Ваши задания:
1) Переведите на английский язык предложение из текста о потреблении в ХХ веке: «Мировая война превратила потребление в важный фактор национального выживания».
2) Продолжите текст об истории потребления в ХХ веке, начиная сразу после его последнего предложения.

Извлечённый текст:
***

Современные сообщества вступили в ХХ век с идеальным представлением о раздельных сферах. Культура должна существовать отдельно от торговли, частная жизнь – от общественной, мужская сфера – от женской, разум – от эмоций. У каждого общественного класса имелись свой рацион, своя одежда и развлечения. С ускорением потока вещей и новых вкусов придерживаться этих разграничений стало все сложнее. В этой связи изобилие превратилось в арену боевых действий в 1950–1960-е годы. Общества, привыкшие довольствоваться малым, внезапно обнаружили, что их окружает слишком много вещей, и начали выражать по этому поводу беспокойство. И все же стоило однажды связать идеал свободы с личным стилем жизни, как потребление проникло в каждую сферу. Многие стали видеть в нем освобождающий процесс самопознания, к которому может приобщиться любой. То, что это фундаментальное расхождение в ценностях привело в конечном счете к компромиссу, а не к классовой борьбе или контрреволюции, стало одним из наиболее значимых итогов ХХ столетия. Разные идеологии обещали людям одно и то же – более высокий уровень жизни. В какой-то момент настало время ловить идеологических лидеров на слове: у всех ли есть телевизор, новая одежда, все ли счастливы? Материальный образ жизни превратился в главную цель как на Востоке, так и на Западе. Правительства могут выкатить танки в попытке остановить протестующих, но вот только потребление таким образом не остановишь. Вместо того чтобы подчиняться правящим элитам, потребление само начало контролировать культуру и политику. И к началу 1980-х годов то, что Адам Смит называл «основой и целью всего производства»[709]
, внезапно стало чуть ли не основой человеческого существования.Столкновение материальных цивилизаций
Для потребителей по всей Европе Первая мировая война стала причиной серьезных изменений. До войны потребительская активность ограничивалась либеральной общественностью и группами активистов, принадлежавших среднему классу, такими как лиги покупателей по обе стороны Атлантического океана. Мировая война превратила потребление в важный фактор национального выживания. У всех воюющих сторон возникли беспрецедентные проблемы с поставкой продовольствия. Германии и ее союзникам пришлось испытать на себе блокаду, Великобритании – увидеть, как субмарины топят ее суда с зерном, и всем без исключения – столкнуться с внутренними трудностями, связанными с формированием армий, необходимостью их кормить и с гибелью солдат. Дефициты привели к инфляции и беспорядкам. Люди, которые раньше считали себя рабочими или клерками, обнаружили, что они тоже являются потребителями. Нравилось им это или нет, но правительства были вынуждены принять политику того, что современники называли «военным социализмом», то есть управлять экономикой, устанавливать цены и руководить использованием ресурсов. Развернулась настоящая борьба между потребителем, осознавшим свои интересы, и правительствами, которые как никогда нуждались в экономии и самопожертвовании своих граждан.

***

Предоставленные данные:

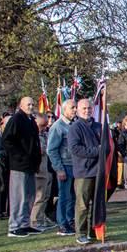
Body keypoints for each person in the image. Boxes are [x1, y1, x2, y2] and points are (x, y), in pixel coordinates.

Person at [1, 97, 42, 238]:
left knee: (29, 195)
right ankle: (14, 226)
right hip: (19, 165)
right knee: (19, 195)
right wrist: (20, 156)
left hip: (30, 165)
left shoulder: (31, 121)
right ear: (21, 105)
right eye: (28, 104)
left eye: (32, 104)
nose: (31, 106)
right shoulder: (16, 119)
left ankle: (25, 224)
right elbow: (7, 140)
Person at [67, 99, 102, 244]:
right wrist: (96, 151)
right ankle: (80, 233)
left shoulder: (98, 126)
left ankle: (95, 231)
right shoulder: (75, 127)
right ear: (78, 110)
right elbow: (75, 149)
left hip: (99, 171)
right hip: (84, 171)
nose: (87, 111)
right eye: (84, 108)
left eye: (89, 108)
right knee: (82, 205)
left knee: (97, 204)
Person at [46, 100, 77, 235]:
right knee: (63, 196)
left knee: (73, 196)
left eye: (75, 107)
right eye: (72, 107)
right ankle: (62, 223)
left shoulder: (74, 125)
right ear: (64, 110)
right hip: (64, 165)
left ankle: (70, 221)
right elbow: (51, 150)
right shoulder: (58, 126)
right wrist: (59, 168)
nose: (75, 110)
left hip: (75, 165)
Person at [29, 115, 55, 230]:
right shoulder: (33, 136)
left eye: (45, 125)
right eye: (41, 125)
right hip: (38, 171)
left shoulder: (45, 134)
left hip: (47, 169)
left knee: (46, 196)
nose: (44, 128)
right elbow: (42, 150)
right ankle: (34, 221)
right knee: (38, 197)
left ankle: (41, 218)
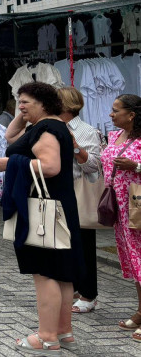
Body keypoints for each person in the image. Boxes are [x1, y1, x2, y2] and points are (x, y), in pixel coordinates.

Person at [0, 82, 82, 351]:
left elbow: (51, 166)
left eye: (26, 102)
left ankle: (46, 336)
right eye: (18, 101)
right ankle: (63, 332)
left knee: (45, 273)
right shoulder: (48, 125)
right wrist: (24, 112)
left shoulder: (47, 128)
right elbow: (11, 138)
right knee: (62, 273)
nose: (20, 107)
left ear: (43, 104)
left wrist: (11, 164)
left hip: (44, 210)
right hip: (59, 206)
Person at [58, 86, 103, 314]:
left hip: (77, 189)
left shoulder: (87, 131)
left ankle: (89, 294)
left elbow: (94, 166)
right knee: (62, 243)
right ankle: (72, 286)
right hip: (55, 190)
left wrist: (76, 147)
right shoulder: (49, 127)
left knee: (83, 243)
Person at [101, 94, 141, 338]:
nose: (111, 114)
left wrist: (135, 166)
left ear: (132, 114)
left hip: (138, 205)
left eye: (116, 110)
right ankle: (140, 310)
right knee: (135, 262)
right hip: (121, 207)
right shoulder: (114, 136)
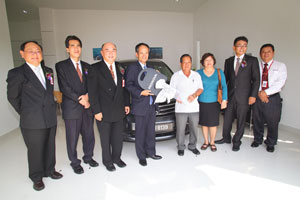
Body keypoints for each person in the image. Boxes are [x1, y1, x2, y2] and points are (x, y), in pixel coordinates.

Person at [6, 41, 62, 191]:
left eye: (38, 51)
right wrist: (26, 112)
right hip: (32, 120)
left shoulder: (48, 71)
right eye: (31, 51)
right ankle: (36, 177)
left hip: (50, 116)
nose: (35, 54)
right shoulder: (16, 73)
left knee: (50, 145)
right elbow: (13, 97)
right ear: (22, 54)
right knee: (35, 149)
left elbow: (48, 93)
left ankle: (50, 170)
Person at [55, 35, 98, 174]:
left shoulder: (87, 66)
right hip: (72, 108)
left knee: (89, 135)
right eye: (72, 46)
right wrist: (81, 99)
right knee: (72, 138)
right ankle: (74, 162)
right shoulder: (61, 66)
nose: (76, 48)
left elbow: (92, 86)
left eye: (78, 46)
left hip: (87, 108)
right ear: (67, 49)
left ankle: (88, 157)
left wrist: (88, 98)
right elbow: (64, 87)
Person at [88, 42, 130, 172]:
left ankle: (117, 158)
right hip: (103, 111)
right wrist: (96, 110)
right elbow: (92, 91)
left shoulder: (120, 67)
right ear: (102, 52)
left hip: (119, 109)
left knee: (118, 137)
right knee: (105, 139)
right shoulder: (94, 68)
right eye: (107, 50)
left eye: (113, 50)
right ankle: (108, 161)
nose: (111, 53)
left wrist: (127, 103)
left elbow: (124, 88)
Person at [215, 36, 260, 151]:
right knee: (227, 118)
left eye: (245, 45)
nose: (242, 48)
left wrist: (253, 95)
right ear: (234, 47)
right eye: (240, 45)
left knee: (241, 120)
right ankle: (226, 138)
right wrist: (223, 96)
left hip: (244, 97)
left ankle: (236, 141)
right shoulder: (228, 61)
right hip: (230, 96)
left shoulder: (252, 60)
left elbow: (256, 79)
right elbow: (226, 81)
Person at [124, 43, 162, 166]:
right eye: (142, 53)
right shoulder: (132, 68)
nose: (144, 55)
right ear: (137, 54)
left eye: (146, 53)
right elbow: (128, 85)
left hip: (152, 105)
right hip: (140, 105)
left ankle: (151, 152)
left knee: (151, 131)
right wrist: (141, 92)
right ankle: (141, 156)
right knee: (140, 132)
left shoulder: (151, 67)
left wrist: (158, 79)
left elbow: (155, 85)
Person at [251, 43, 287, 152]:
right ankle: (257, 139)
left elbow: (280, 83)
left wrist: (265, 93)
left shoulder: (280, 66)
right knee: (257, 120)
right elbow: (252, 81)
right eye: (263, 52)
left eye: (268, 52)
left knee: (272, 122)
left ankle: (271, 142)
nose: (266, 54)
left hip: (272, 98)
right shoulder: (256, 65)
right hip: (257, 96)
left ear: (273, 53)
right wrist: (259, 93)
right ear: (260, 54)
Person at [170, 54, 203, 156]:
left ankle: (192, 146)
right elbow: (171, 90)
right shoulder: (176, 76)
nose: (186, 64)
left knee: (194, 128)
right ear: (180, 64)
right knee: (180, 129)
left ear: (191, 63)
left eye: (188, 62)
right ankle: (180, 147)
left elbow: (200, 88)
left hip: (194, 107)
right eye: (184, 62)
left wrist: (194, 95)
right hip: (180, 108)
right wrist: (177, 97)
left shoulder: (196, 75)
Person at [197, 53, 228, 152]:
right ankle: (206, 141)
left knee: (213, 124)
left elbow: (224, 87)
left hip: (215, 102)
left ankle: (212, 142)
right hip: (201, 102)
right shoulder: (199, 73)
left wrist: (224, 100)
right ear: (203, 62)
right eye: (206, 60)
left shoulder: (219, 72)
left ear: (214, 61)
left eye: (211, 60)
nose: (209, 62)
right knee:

***

Результаты заданий:
1) The world war turned consumption into an important factor in national survival.

2)
Война породила нового потребителя – нового прежде всего для центральной части Европы. В декабре 1914 года в Германии, воюющей менее четырех месяцев, был учрежден Национальный комитет по защите потребителей. Комитет представлял интересы 7 миллионов семей, то есть свыше одной четверти населения. Похожие организации одна за другой появлялись в союзных Вене, Будапеште и Праге, а также в нейтральных Швейцарии и Люксембурге. В немецкий комитет входили теперь не только кооперативы и организации домохозяек, но также и граждане, получающие фиксированное жалованье, мужчины, работающие на государственной железной дороге, и члены Христианских торговых союзов[710]
. В связи с инфляцией образ потребителя как покупательницы перестал соответствовать истине: многие говорили о том, что рабочие, в конце концов, – такие же потребители. Во врагов превратились представители «интересов производителя» – небольшая группа богатых бизнесменов и картели. Не все были готовы отказаться от прежнего статуса, который основывался на работе и профессиональной деятельности. Чиновники продолжали сохранять дистанцию, то же касалось докторов и судей. И все-таки отныне «потребителя» нельзя было с легкостью сбросить со счетов, назвав его интерес мелочным и эгоистичным.